*** Opening of Material to process ***

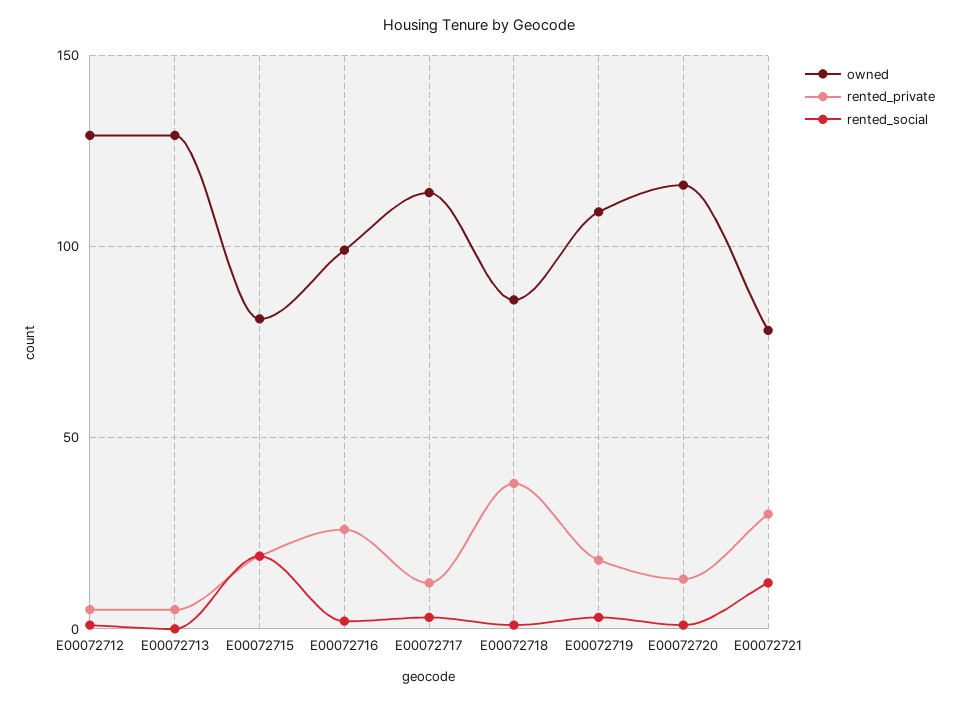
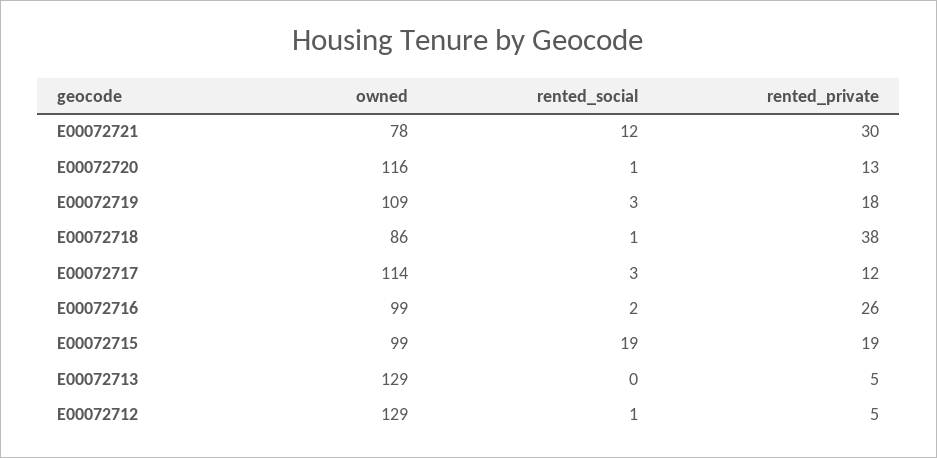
owned, E00072715: 80 -> 99

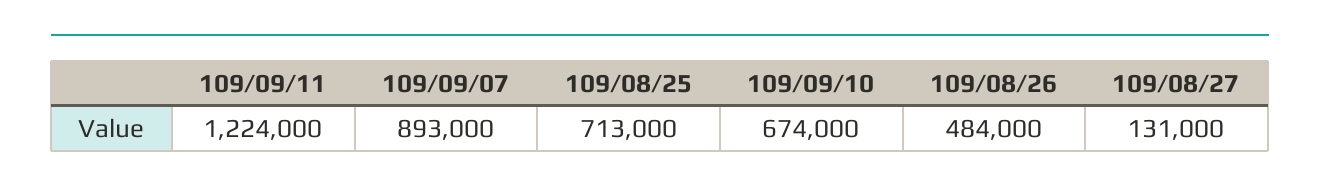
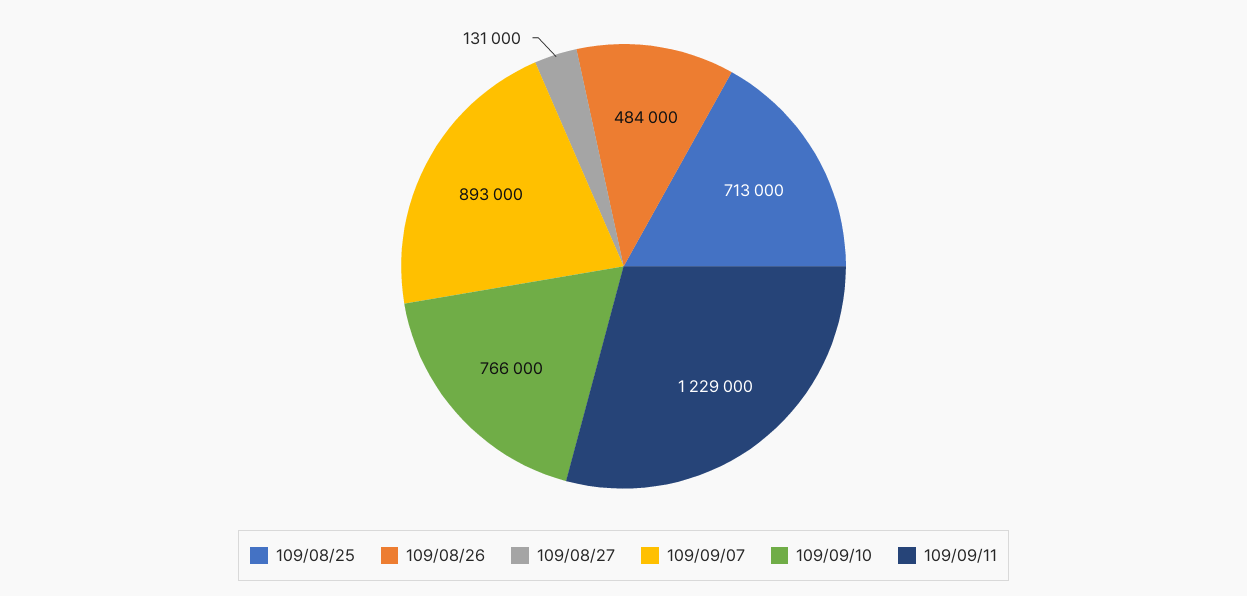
109/09/11: 1224000 -> 1229000
109/09/10: 674000 -> 766000

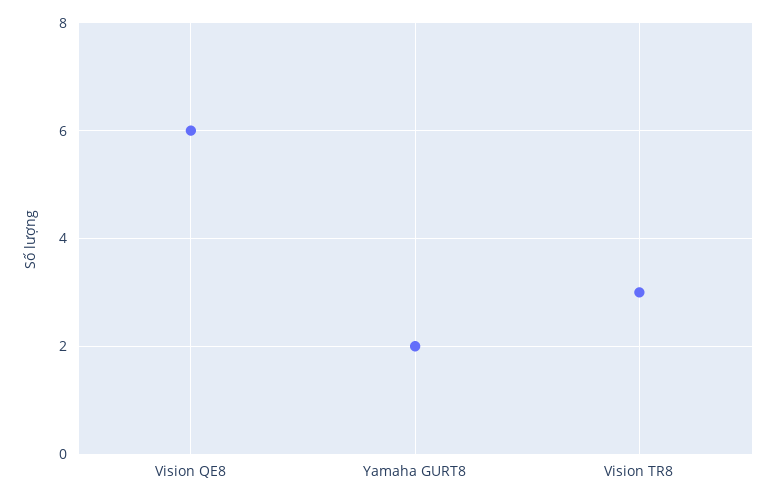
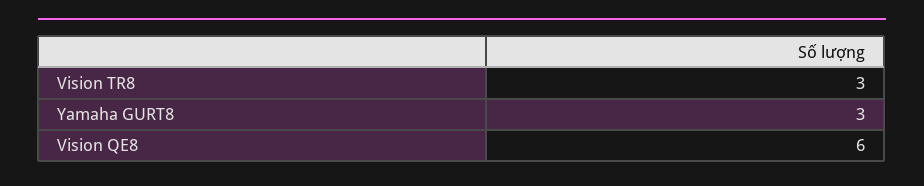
Yamaha GURT8: 2 -> 3

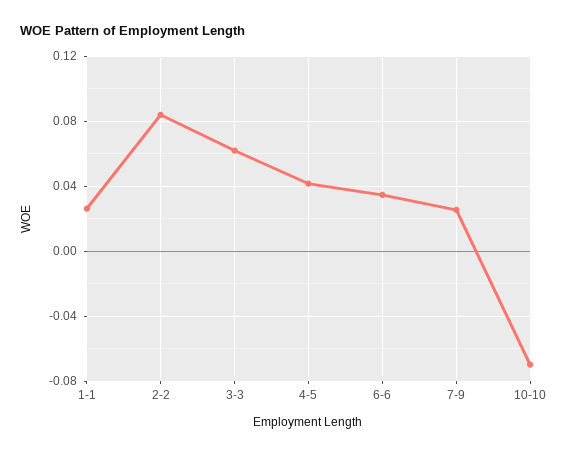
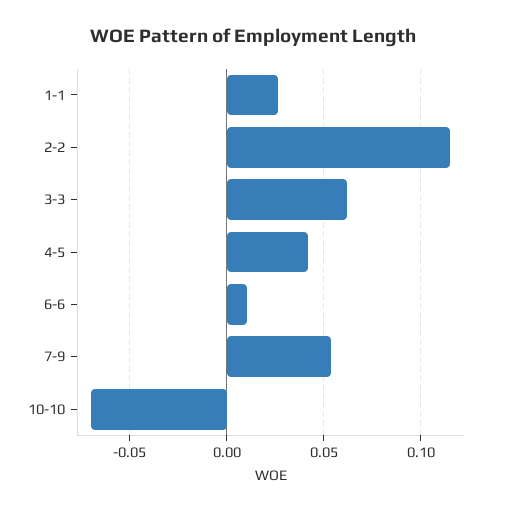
2-2: 0.085 -> 0.115
6-6: 0.035 -> 0.01
7-9: 0.025 -> 0.055

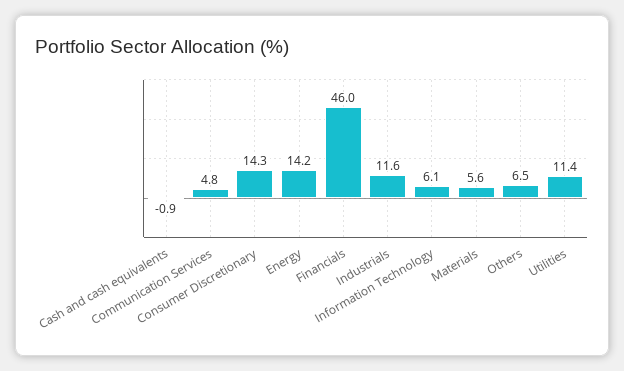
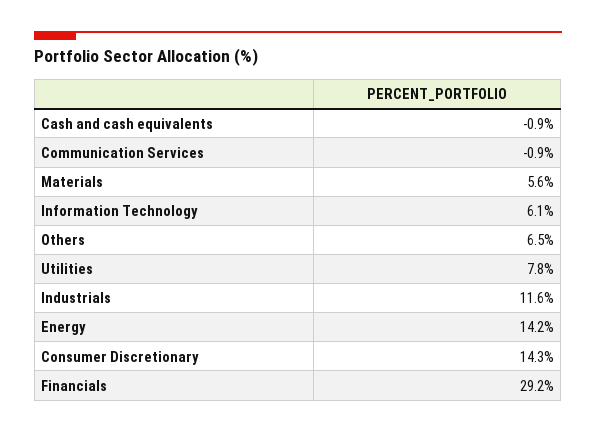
Communication Services: 4.8 -> -0.9
Financials: 46 -> 29.2
Utilities: 11.4 -> 7.8

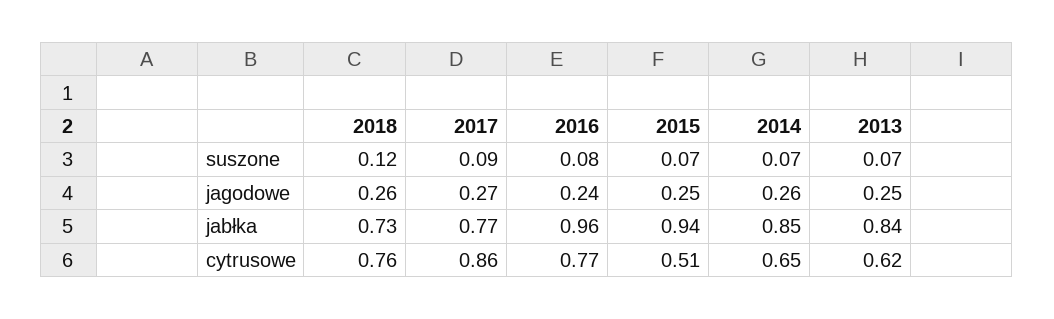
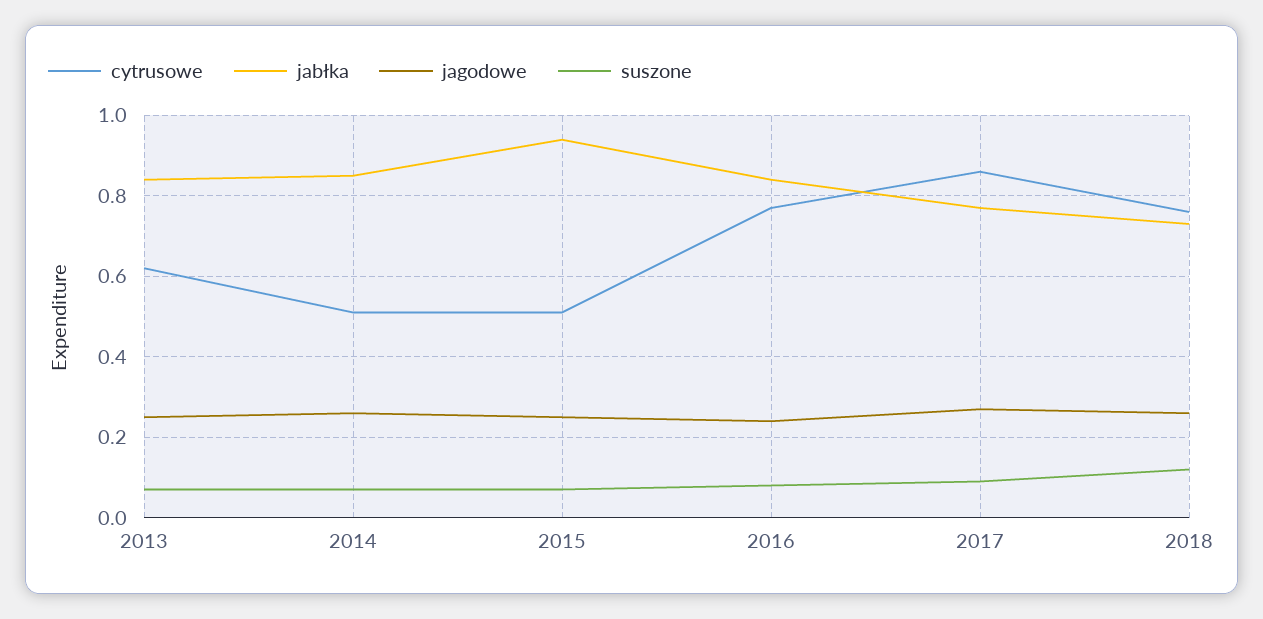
jabłka, 2016: 0.96 -> 0.85
cytrusowe, 2014: 0.65 -> 0.5

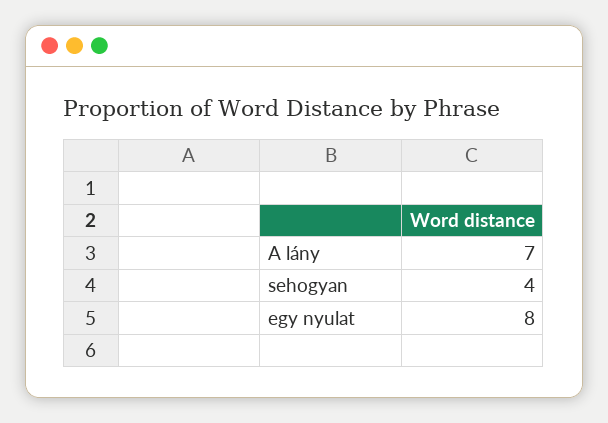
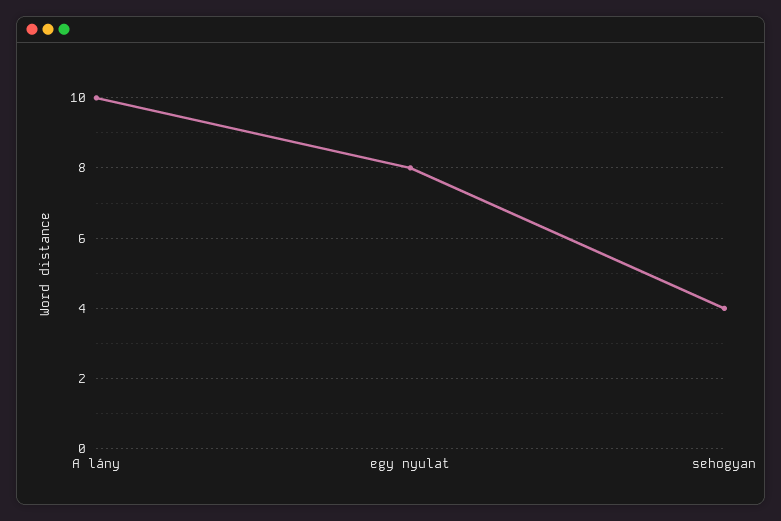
A lány: 7 -> 10

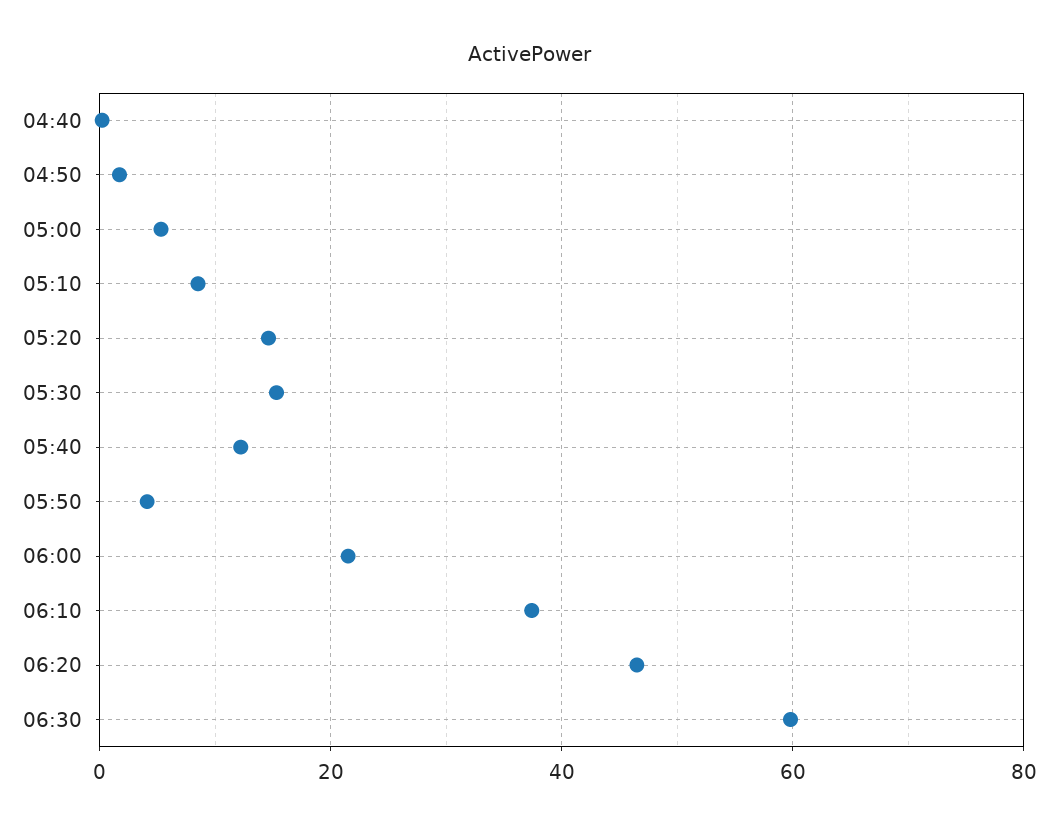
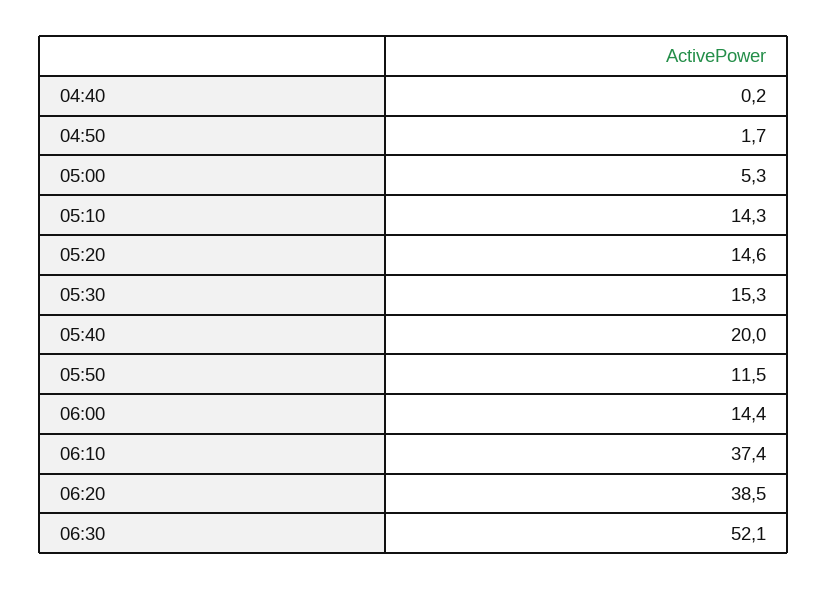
05:10: 8 -> 14.3
05:40: 12 -> 20
05:50: 4 -> 11.5
06:00: 22 -> 14.4
06:20: 46 -> 38.5
06:30: 60 -> 52.1

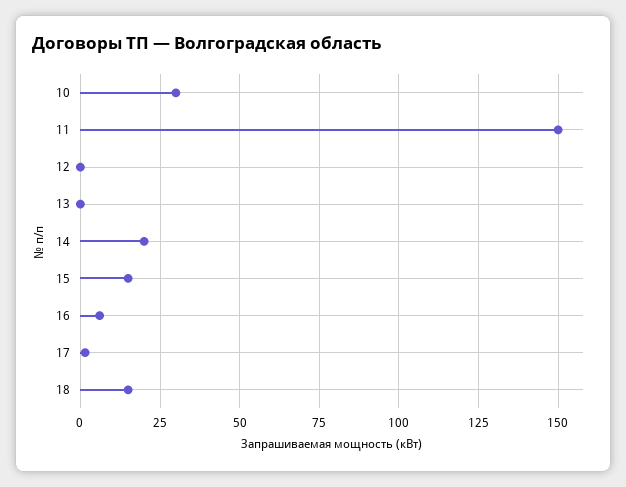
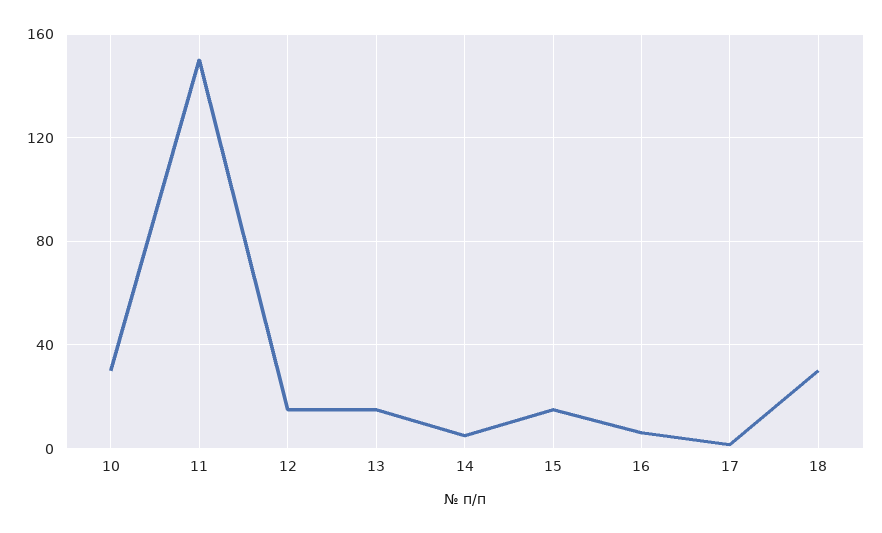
12: 0 -> 15
13: 0 -> 15
14: 20 -> 5
18: 15 -> 30

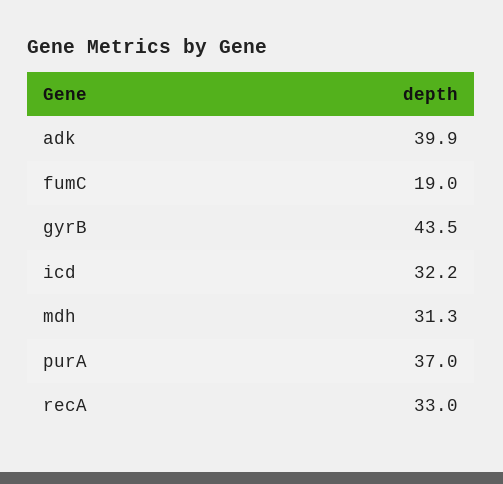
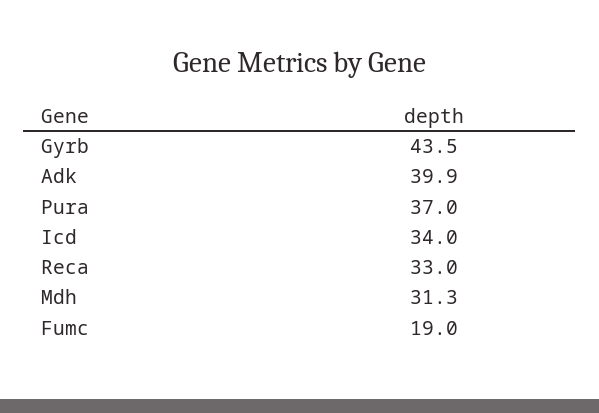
icd: 32.2 -> 34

*** Close of Material to process ***

Once the pictures are set aside, what is needed is the lines from the line with "6-6: 0.035 -> 0.01" through the end of the data, written out exactly and alone.

6-6: 0.035 -> 0.01
7-9: 0.025 -> 0.055

Communication Services: 4.8 -> -0.9
Financials: 46 -> 29.2
Utilities: 11.4 -> 7.8

jabłka, 2016: 0.96 -> 0.85
cytrusowe, 2014: 0.65 -> 0.5

A lány: 7 -> 10

05:10: 8 -> 14.3
05:40: 12 -> 20
05:50: 4 -> 11.5
06:00: 22 -> 14.4
06:20: 46 -> 38.5
06:30: 60 -> 52.1

12: 0 -> 15
13: 0 -> 15
14: 20 -> 5
18: 15 -> 30

icd: 32.2 -> 34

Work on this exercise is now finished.